TASK INSTRUCTIONS: Below, print the records verbatim from the line containing "order: Charadriiformes" through the last line of the records, including both ends.

DATA EXTRACT:
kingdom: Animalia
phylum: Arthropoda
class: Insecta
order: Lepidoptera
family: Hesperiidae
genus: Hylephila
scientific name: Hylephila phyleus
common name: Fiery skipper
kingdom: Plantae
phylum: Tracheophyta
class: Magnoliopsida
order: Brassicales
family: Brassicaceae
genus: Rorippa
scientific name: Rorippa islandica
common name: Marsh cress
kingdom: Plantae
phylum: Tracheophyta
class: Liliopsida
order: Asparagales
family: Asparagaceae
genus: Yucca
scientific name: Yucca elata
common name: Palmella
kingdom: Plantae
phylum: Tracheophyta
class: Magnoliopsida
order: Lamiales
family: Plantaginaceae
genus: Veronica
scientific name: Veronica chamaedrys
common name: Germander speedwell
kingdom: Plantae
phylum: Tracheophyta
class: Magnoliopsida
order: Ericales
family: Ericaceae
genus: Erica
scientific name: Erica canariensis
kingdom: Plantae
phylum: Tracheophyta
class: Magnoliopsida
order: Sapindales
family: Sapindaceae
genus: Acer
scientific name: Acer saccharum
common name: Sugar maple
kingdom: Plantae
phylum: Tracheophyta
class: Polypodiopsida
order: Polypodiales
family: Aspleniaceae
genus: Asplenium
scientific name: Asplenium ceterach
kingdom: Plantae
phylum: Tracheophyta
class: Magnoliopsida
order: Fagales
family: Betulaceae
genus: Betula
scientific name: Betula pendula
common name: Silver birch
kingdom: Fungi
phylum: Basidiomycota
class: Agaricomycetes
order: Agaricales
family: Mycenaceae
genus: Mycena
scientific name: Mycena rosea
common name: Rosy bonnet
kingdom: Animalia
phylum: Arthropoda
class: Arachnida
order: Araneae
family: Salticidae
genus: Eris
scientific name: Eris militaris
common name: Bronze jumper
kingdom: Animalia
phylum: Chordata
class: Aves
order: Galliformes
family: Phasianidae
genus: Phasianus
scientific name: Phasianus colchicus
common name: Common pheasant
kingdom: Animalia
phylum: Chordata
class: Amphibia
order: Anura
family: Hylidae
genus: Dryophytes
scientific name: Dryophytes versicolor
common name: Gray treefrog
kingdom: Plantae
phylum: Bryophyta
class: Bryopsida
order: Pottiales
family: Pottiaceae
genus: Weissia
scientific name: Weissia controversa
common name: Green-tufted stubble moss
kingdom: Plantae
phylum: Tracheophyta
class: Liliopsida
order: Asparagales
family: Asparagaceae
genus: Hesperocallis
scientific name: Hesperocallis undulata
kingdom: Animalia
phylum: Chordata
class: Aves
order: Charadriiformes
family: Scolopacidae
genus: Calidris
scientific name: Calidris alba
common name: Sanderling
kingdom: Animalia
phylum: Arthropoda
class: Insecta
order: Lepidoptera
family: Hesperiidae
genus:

THE RESULT:
order: Charadriiformes
family: Scolopacidae
genus: Calidris
scientific name: Calidris alba
common name: Sanderling
kingdom: Animalia
phylum: Arthropoda
class: Insecta
order: Lepidoptera
family: Hesperiidae
genus:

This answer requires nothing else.